A palavra carnaúba é derivada do tupi e significa “árvore que coça”. Devem ser usadas luvas para evitar lesões.
Vários trabalhadores afirmam que não receberam nenhum equipamento de segurança: “Se você for cadastrado, o patrão compra equipamento de proteção para você”, explica José Airton aos policiais. “Mas no meu caso, tive que comprar o meu.”
É um trabalho difícil e perigoso – e os inspectores salientam que os trabalhadores parecem ter pouca instrução sobre como fazê-lo.
De volta ao alojamento, apareceu o patrão, Edmilson da Silva Montes. Ele está com raiva por ter sido pego.
“O governo precisa dar mais chances aos pequenos produtores como eu”, diz ele. “Há algum tempo venho lutando para sobreviver.
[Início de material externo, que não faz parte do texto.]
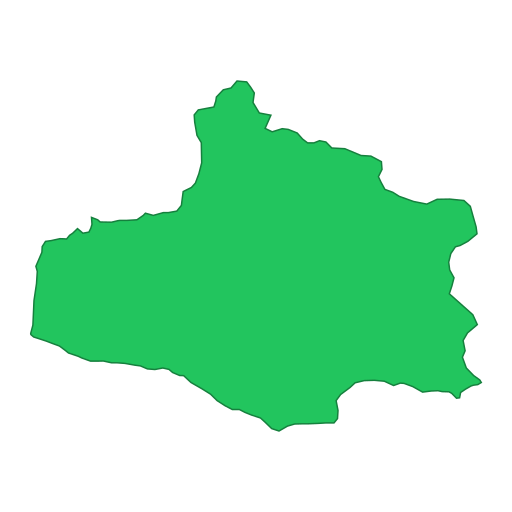 the district of Pissouri, Limassol, Cyprus
{"feature_id": "46923920B91138385914962", "entity_name": "Pissouri", "entity_type": "district", "adm_level": 2, "iso_a3": "CYP", "parent_name": "Cyprus", "parent_adm1": "Limassol", "projection": "natural_earth1", "projection_center": [32.701, 34.673], "detail": "fine", "context": "isolated", "style": "filled", "palette": "green", "viewbox_px": 512, "rotation_deg": 0, "n_neighbors": 0, "source": "geoboundaries", "source_scale": "gbopen_adm2", "svg_char_len": 2262}
<svg xmlns="http://www.w3.org/2000/svg" viewBox="0 0 512 512"><path d="M30.7,333.5L30.9,334.6L33.7,337.0L38.4,338.5L46.3,341.1L52.8,343.6L59.4,346.0L64.5,349.8L68.5,353.0L78.3,356.3L81.8,358.0L90.5,361.1L98.4,361.1L103.3,361.0L111.6,362.8L117.2,362.8L125.0,363.4L135.1,365.2L140.4,365.9L147.4,368.9L154.9,369.5L162.8,368.0L169.0,369.4L172.6,372.5L179.7,375.5L183.6,375.6L191.0,382.5L201.8,388.7L210.6,394.2L217.1,400.6L225.0,405.7L232.3,409.5L239.4,409.5L245.0,412.4L251.7,415.1L260.5,418.0L264.9,422.0L271.7,428.6L279.0,431.0L287.5,426.1L294.7,424.0L302.0,423.8L307.7,423.8L317.7,423.4L326.2,422.9L334.0,422.9L337.5,418.6L338.0,410.5L336.1,400.6L340.6,394.5L350.0,387.5L355.1,382.8L364.2,380.6L374.3,380.3L384.3,381.2L393.6,385.5L400.3,383.1L404.1,383.4L412.8,386.6L422.6,392.1L431.3,391.0L438.0,390.7L442.1,391.6L449.0,391.8L451.8,393.4L456.5,398.2L459.6,397.8L460.6,392.5L465.6,389.1L471.0,386.0L473.4,385.2L477.8,384.6L481.3,382.5L480.7,381.5L479.8,380.0L473.7,375.6L466.3,368.0L462.4,357.2L465.1,350.8L463.1,340.5L467.5,332.9L477.3,324.6L472.8,314.7L449.3,293.8L451.9,285.9L454.0,277.8L449.7,270.0L448.7,262.2L450.8,253.6L455.4,246.8L460.1,245.5L467.9,241.3L477.0,233.8L476.1,226.9L473.0,216.0L470.3,206.3L465.8,202.2L463.9,200.5L449.7,199.1L437.1,199.3L426.8,204.1L413.6,201.5L399.1,196.3L392.8,192.3L384.9,189.4L381.1,182.4L378.4,176.7L382.0,169.4L381.4,161.7L370.9,156.1L361.0,155.5L344.8,148.7L331.8,148.0L325.9,142.0L319.5,140.7L313.9,142.9L307.6,142.9L302.5,139.0L297.2,133.0L288.2,129.4L282.2,128.7L272.2,131.8L265.1,128.4L270.9,115.2L259.3,113.0L253.0,102.5L254.3,93.0L250.7,87.3L246.7,81.9L237.0,81.0L231.0,88.0L223.3,89.8L216.4,97.0L215.8,101.0L213.9,107.0L198.3,109.9L194.2,114.9L194.7,122.1L197.0,135.4L201.3,142.6L201.7,162.8L198.9,173.7L195.4,183.1L191.4,187.5L183.2,191.5L182.3,198.2L181.4,205.4L176.8,211.1L168.4,212.6L163.4,212.6L153.3,215.4L145.4,213.2L143.3,215.4L136.9,219.8L126.9,220.4L119.8,220.4L117.8,220.7L111.5,222.2L100.2,222.0L97.7,219.8L91.5,217.4L92.0,224.3L90.8,228.3L88.9,232.1L82.9,233.2L77.5,228.6L72.6,233.3L69.6,235.3L66.6,239.0L63.9,238.8L59.9,238.7L51.2,240.6L45.5,241.4L42.2,246.6L41.9,252.3L35.9,266.3L37.3,271.4L36.5,283.7L34.0,300.5L32.9,325.1L30.7,333.5Z" fill="#22c55e" stroke="#15803d" stroke-width="1.5"/></svg>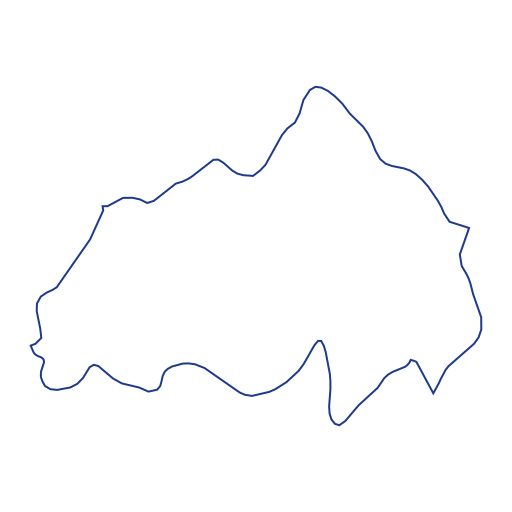 the border of Berea
{"feature_id": "LSO-1202", "entity_name": "Berea", "entity_type": "District", "adm_level": 1, "iso_a3": "LSO", "parent_name": "Lesotho", "parent_adm1": "", "projection": "equal_earth", "projection_center": [27.891, -29.155], "detail": "fine", "context": "isolated", "style": "outline", "palette": "blue", "viewbox_px": 512, "rotation_deg": 0, "n_neighbors": 0, "source": "natural_earth", "source_scale": "10m", "svg_char_len": 1841}
<svg xmlns="http://www.w3.org/2000/svg" viewBox="0 0 512 512"><path d="M30.7,345.6L35.5,343.8L41.3,338.0L40.3,329.0L36.7,311.0L37.0,303.5L40.8,296.6L46.7,292.6L52.6,289.9L56.8,287.2L90.1,239.4L103.2,210.5L102.6,206.2L107.5,206.2L123.0,197.9L132.6,197.8L139.9,199.4L147.2,203.0L153.8,200.9L175.8,183.6L182.5,181.6L187.6,179.2L191.8,176.6L213.4,159.8L218.2,159.6L223.2,162.6L232.2,170.5L237.3,173.6L243.3,175.2L253.1,175.9L260.1,170.5L265.5,164.8L282.0,135.0L287.5,128.3L294.9,122.6L299.6,113.4L303.4,100.0L309.9,90.0L315.4,86.8L321.3,87.6L327.9,90.9L335.1,96.5L342.5,103.9L349.8,113.6L363.0,126.6L367.8,133.3L371.9,141.5L375.5,150.8L380.2,159.1L385.5,163.6L391.6,165.9L404.0,168.4L409.7,170.4L415.5,173.8L422.2,179.8L428.1,186.5L438.1,201.1L441.4,207.2L444.1,213.5L449.6,221.8L469.1,228.0L459.8,254.5L461.7,266.0L466.3,273.7L468.4,278.0L470.2,282.8L473.2,294.4L481.2,317.3L481.3,329.5L478.6,337.4L474.0,343.8L448.6,366.1L445.8,369.6L440.9,378.7L439.1,382.7L433.3,393.3L416.4,361.9L413.9,360.8L410.7,359.9L409.4,362.6L407.4,365.0L405.1,366.8L392.6,371.9L388.1,374.6L384.2,378.2L377.5,388.0L358.7,405.2L345.3,421.0L339.4,425.2L335.0,423.9L331.4,419.4L329.6,413.6L329.1,406.5L330.4,389.4L330.4,381.5L329.9,374.2L325.7,352.1L323.8,345.7L321.2,341.0L318.1,340.9L314.5,345.1L303.7,364.0L298.6,370.9L286.5,382.1L275.5,389.1L269.2,391.9L252.0,395.9L245.0,394.8L239.7,392.5L204.5,368.0L195.1,364.3L188.7,363.4L182.7,363.6L172.0,366.5L167.7,368.9L164.6,371.9L162.6,376.3L161.6,381.0L160.2,386.1L157.2,389.7L148.5,391.6L139.1,387.5L121.8,383.4L112.9,378.4L98.4,366.1L93.8,364.8L89.7,367.1L83.0,378.0L77.2,383.9L70.2,387.5L57.1,389.9L50.5,389.2L45.1,386.1L42.5,381.6L40.9,377.0L40.9,373.4L41.2,371.0L44.0,362.4L43.8,360.2L42.8,358.5L40.5,357.0L37.7,356.0L35.4,354.5L33.8,352.8L31.2,346.9L30.7,345.6Z" fill="none" stroke="#1e3a8a" stroke-width="2"/></svg>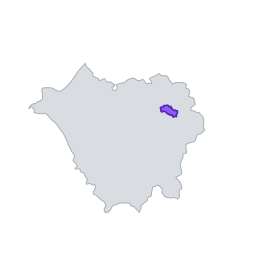 Ushachy, Vitebsk, Belarus (highlighted), rotated 49°
{"feature_id": "67162791B55947192119521", "entity_name": "Ushachy", "entity_type": "district", "adm_level": 2, "iso_a3": "BLR", "parent_name": "Belarus", "parent_adm1": "Vitebsk", "projection": "orthographic", "projection_center": [28.697, 55.126], "detail": "fine", "context": "in_parent", "style": "filled", "palette": "violet", "viewbox_px": 256, "rotation_deg": 49, "n_neighbors": 0, "source": "geoboundaries", "source_scale": "gbopen_adm2", "svg_char_len": 6321}
<svg xmlns="http://www.w3.org/2000/svg" viewBox="0 0 256 256"><g transform="rotate(49 128 128)"><path d="M198.9,174.9L195.4,174.9L191.2,175.1L188.9,176.9L186.4,176.1L184.6,177.1L180.6,181.8L179.0,184.2L177.6,188.0L176.7,190.8L177.3,192.7L178.1,194.5L178.3,196.4L178.7,197.9L177.7,199.0L177.2,200.6L175.4,200.4L173.2,198.9L172.7,196.7L171.0,195.2L169.9,194.5L168.1,194.4L165.2,195.2L161.4,195.8L158.6,195.9L157.0,196.7L154.7,197.5L153.9,196.6L152.6,194.1L151.5,191.7L150.8,190.6L150.1,190.3L149.4,190.3L148.5,191.1L147.9,191.9L145.5,192.9L144.4,193.8L143.3,196.1L142.5,195.9L141.7,195.4L140.8,192.8L139.6,192.2L137.6,192.2L135.1,191.6L133.1,190.8L132.4,191.0L131.2,192.1L129.9,192.3L127.1,191.2L126.5,191.7L124.9,194.5L124.1,194.6L123.7,194.3L123.9,191.8L122.3,190.9L119.6,190.7L117.6,191.0L116.7,190.9L116.2,190.4L113.9,186.3L112.6,186.0L110.4,186.1L107.1,185.5L103.3,184.5L101.2,184.1L100.2,183.1L97.8,182.7L91.6,180.8L89.0,180.3L85.3,180.1L79.5,179.5L75.8,179.5L74.1,180.0L72.1,180.3L65.2,180.3L62.8,180.7L62.0,181.5L61.1,183.3L58.1,186.4L55.2,188.4L54.7,188.6L53.1,187.3L51.8,186.8L50.3,186.6L49.1,186.9L48.4,187.4L48.3,189.9L48.1,190.1L47.1,187.0L47.4,184.3L48.2,182.8L49.1,181.5L48.9,179.4L49.9,176.6L50.1,174.6L49.8,173.7L49.2,172.7L47.5,171.5L46.8,170.5L44.5,169.2L42.2,167.6L41.9,166.7L42.1,166.1L42.5,165.2L44.5,162.6L46.7,160.2L48.0,159.2L54.8,156.3L55.9,155.2L56.3,153.2L56.5,149.2L56.3,145.6L56.0,143.0L55.1,138.2L52.4,128.2L51.1,117.9L52.4,118.6L55.4,119.0L57.9,118.5L59.2,118.5L60.3,118.8L63.5,118.4L64.3,119.4L65.6,120.3L68.5,119.3L71.1,118.0L73.7,118.3L74.1,117.6L74.9,114.1L75.7,113.3L78.8,113.8L80.0,113.3L81.2,111.5L83.1,110.5L84.6,110.6L86.3,109.4L87.0,110.3L87.3,111.8L86.7,113.0L86.9,113.5L88.0,114.1L89.9,114.2L91.1,113.7L91.4,113.0L91.5,111.8L91.2,110.6L90.5,109.6L89.0,109.0L88.0,109.0L87.8,108.3L88.2,107.0L89.2,104.6L90.5,102.4L91.2,101.5L91.3,100.8L91.3,99.4L91.3,97.0L92.5,93.6L93.9,91.0L95.8,90.3L98.0,89.9L99.5,88.7L100.2,87.4L100.9,85.2L101.6,84.7L106.9,85.2L107.7,83.0L108.2,82.4L109.2,81.8L110.0,81.0L109.7,80.4L108.4,80.0L105.2,79.5L104.6,78.8L104.8,77.9L105.8,75.7L106.6,72.7L107.1,70.5L107.2,69.1L107.7,68.8L110.2,68.4L111.1,68.0L113.4,65.0L115.1,64.5L119.3,65.4L121.3,65.4L123.8,65.6L124.0,65.3L125.0,62.3L129.3,57.4L131.6,55.7L133.0,55.4L133.5,55.4L135.8,58.1L136.3,58.2L137.8,57.1L140.4,57.0L141.6,57.9L143.4,61.1L144.3,61.5L146.8,59.7L148.2,59.1L149.2,59.1L154.0,61.5L154.3,62.3L154.4,63.2L153.7,66.1L154.7,67.9L155.9,69.1L158.3,67.1L159.2,66.5L160.2,66.5L161.6,65.7L162.5,64.6L163.4,64.2L165.2,64.4L168.4,64.1L172.2,65.7L172.5,66.3L174.4,68.3L175.1,69.3L175.8,69.6L176.8,70.5L178.1,71.1L179.1,70.9L179.5,71.2L180.0,72.0L180.0,73.3L180.0,77.2L178.7,79.2L178.6,79.9L178.7,80.8L179.8,82.4L181.2,84.9L181.6,86.4L181.7,87.5L179.9,90.8L179.3,91.6L178.9,93.2L178.7,94.9L178.8,95.6L182.1,98.1L184.5,99.4L185.1,100.1L185.1,100.5L184.0,103.3L183.9,104.1L185.8,105.2L186.9,107.0L188.0,109.9L189.9,112.7L196.9,116.6L197.5,117.3L197.8,118.2L197.6,120.2L196.5,124.0L197.7,124.5L200.7,124.2L204.4,124.5L209.0,126.9L209.0,128.1L208.6,129.2L209.0,130.3L209.5,131.2L213.5,133.9L214.0,134.8L214.1,136.2L214.1,137.3L213.0,137.5L211.8,138.1L210.0,139.5L209.3,141.3L206.3,143.9L204.4,145.1L202.9,145.2L199.1,144.9L197.8,143.7L197.2,142.7L195.8,142.2L193.9,142.3L191.3,142.5L190.8,142.9L190.4,144.3L189.4,146.7L188.7,148.0L192.1,152.5L193.9,154.3L194.5,155.5L194.5,156.3L193.7,157.3L193.9,159.3L195.6,161.8L195.1,162.2L195.1,165.4L195.2,168.8L195.7,169.6L196.6,170.2L197.4,171.4L198.8,174.2L198.9,174.9Z" fill="#d9dde1" stroke="#a8b0b8" stroke-width="1"/><path d="M149.6,82.1L149.6,81.9L149.5,81.6L149.4,81.5L149.3,81.3L149.2,81.2L148.9,80.9L148.7,80.8L148.7,80.7L148.6,80.3L148.6,80.2L148.4,80.0L148.3,79.9L148.1,79.9L147.9,79.7L147.7,79.6L147.4,79.5L147.2,79.7L147.0,79.9L146.9,80.0L146.7,80.1L146.4,80.1L146.2,80.2L146.2,80.3L146.0,80.5L145.9,80.7L145.8,80.8L145.7,81.0L145.4,81.1L145.2,81.0L145.1,81.3L145.3,81.3L145.3,81.5L145.2,81.5L144.9,81.7L144.7,81.8L144.4,82.0L144.1,82.2L144.0,82.3L143.9,82.3L143.7,82.4L143.4,82.2L143.2,82.0L143.1,81.9L142.9,81.9L142.7,81.9L142.6,82.0L142.4,82.1L142.2,82.2L141.9,82.0L141.8,81.9L141.7,81.9L141.3,81.8L141.2,81.9L141.1,82.0L141.1,82.3L140.9,82.2L140.7,82.0L140.4,81.9L140.4,81.7L140.2,81.6L139.9,81.5L139.8,81.8L139.7,81.9L139.6,82.0L139.4,82.1L139.4,82.3L139.4,82.5L139.2,82.7L139.0,82.8L138.9,82.8L138.9,83.1L138.7,83.2L138.4,83.1L138.2,83.0L138.1,82.9L137.9,82.9L137.7,82.9L137.4,82.8L137.2,82.9L137.0,83.0L136.9,83.1L136.6,83.4L136.4,83.5L136.2,83.6L136.0,83.9L136.0,84.1L136.0,84.5L135.9,84.8L135.8,85.0L135.7,85.1L135.5,85.3L135.3,85.4L135.0,85.7L134.8,86.0L134.6,86.2L134.5,86.3L134.5,86.5L134.9,86.8L135.0,87.0L135.3,87.1L135.4,87.3L135.3,87.5L135.2,87.5L134.9,87.8L134.7,87.9L134.6,88.0L134.5,88.4L134.5,88.6L134.4,88.8L134.3,89.1L134.2,89.3L133.9,89.5L133.9,89.9L133.9,90.1L134.0,90.3L134.1,90.5L134.3,90.6L134.6,90.7L134.8,90.6L135.0,90.6L135.0,90.8L135.1,91.0L135.3,91.0L135.5,91.0L135.7,91.3L135.8,91.4L135.9,91.5L136.0,91.6L136.3,91.8L136.5,92.1L136.9,92.1L137.0,92.1L137.3,92.1L137.5,92.2L137.7,91.9L137.7,91.7L137.8,91.6L138.0,91.6L138.3,91.6L138.2,91.4L138.2,91.1L138.3,91.0L138.3,90.9L138.3,90.6L138.4,90.3L138.5,90.2L138.8,90.2L139.0,90.1L139.1,89.9L139.3,89.7L139.5,89.6L139.8,89.5L140.1,89.4L140.2,89.2L140.3,89.1L140.5,88.9L140.7,89.0L140.8,89.0L140.9,88.9L141.0,88.9L141.2,89.0L141.3,89.0L141.5,89.1L141.8,89.1L142.0,89.1L142.3,88.9L142.4,89.0L142.5,89.0L142.8,89.1L143.0,89.0L143.1,88.9L143.2,88.7L143.3,88.7L143.6,88.5L143.8,88.5L144.1,88.5L144.3,88.5L144.4,88.4L144.4,88.2L144.5,88.0L144.5,87.9L144.7,88.0L144.8,88.0L145.0,88.0L145.2,87.9L145.4,87.8L145.5,87.7L145.9,87.6L146.0,87.6L146.3,87.5L146.3,87.4L146.3,87.2L146.5,87.0L146.5,86.9L146.6,86.7L146.7,86.3L146.7,86.2L146.9,86.2L147.0,86.2L147.0,86.3L147.3,86.4L147.4,86.5L147.5,86.5L147.8,86.5L148.0,86.6L148.3,86.7L148.4,86.4L148.5,86.3L148.7,86.2L148.8,86.2L148.9,86.3L148.9,86.5L149.0,86.5L149.3,86.7L149.5,86.7L149.7,86.4L149.6,86.2L149.6,85.9L149.5,85.7L149.6,85.4L149.8,85.4L150.0,85.2L150.0,84.8L150.0,84.7L150.3,84.7L150.6,84.4L150.8,84.2L151.1,84.1L151.2,83.9L151.0,83.7L150.8,83.6L150.6,83.6L150.4,83.4L150.2,83.3L150.2,83.2L150.0,82.9L149.9,82.8L149.8,82.7L149.7,82.6L149.6,82.3L149.6,82.2L149.6,82.1Z" fill="#8b5cf6" stroke="#5b21b6" stroke-width="1.5"/></g></svg>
Os custos de produção desta cera são maiores do que eu ganho.”
Monte foi multado em quase R$ 150 mil —incluindo verbas rescisórias, multa por dano moral individual e dano moral coletivo.
No total, foram identificadas 15 infrações, entre elas condições de trabalho análogas à escravidão, falta de registro de trabalhadores, não fornecimento de roupas de trabalho adequadas, falta de água potável, fornecimento inseguro de energia elétrica, contratação ilegal de trabalhadores, acomodações precárias e condições insalubres.
Mas Edmilson está convencido de que está dando o seu melhor, apesar de esta ser a terceira vez que é capturado pelas autoridades.
Após interrogatório, Gislene avisa aos trabalhadores que eles estão livres para voltar para casa. Poucos deles estão felizes: apesar das más condições de trabalho, há pouca escolha – esta é a única forma de ganharem dinheiro.
As autoridades afirmam que o alto nível de informalidade do setor torna difícil rastrear a origem da cera de carnaúba até as grandes empresas.
Em 2016, o Ministério do Trabalho, preocupado com o número de trabalhadores resgatados de condições difíceis, solicitou às cinco maiores empresas de processamento de cera que assinassem um acordo de Termos de Ajustamento de Conduta (TAC) comprometendo-se a melhorar as condições. na cadeia de abastecimento e acabar com a informalidade.
A maior processadora oficial é a Brasil Ceras, empresa que tem a L’Óreal como uma de suas clientes.
Segundo as autoridades brasileiras, produtores que empregavam trabalhadores em condições análogas à escravidão afirmam que venderam cera para a Brasil Ceras, mesmo depois de a empresa ter assinado o acordo com as autoridades.
Mas não há nenhum documento que vincule esses produtores à Brasil Ceras.
O Ministério do Trabalho afirma que uma explicação é que, legalmente, os pequenos produtores que trabalham como uma unidade familiar não têm de fornecer registo em papel quando vendem a sua cera. E a Brasil Ceras afirma que só compra de famílias e empresas que comprovem que cumprem as leis trabalhistas.
A L’Óreal disse à BBC que está comprometida com o fornecimento ético e tem um programa de auditoria com seus fornecedores para garantir a devida diligência.
Mas a polícia e os procuradores argumentam que, apesar do seu compromisso com o abastecimento responsável, nenhuma empresa que compre da indústria da carnaúba – grande ou pequena – pode afirmar ter uma cadeia de produção limpa devido à informalidade generalizada da colheita.
“As empresas que investigamos que transformam pó de carnaúba em cera e vendem para multinacionais, garanto que apesar de firmarem compromissos de responsabilidade social, não se importam tanto quanto deveriam”, afirma a investigadora da Polícia Federal Milena Caland, que mora no Piauí.
“Das investigações em que estou trabalhando, nenhuma é de fornecedores registrados – é tudo ilegal.”
A inspetora Gislene Melo dos Santos Stacholski acredita que sem o apoio da indústria estrangeira – quase toda a cera produzida no Brasil é exportada – pouco se pode fazer.
“A precariedade vem de cima para baixo”, diz ela. “Existe o que chamamos de cegueira intencional. É confortável para a indústria não ver os problemas, porque não precisa agir, não precisa investir, não precisa pagar.”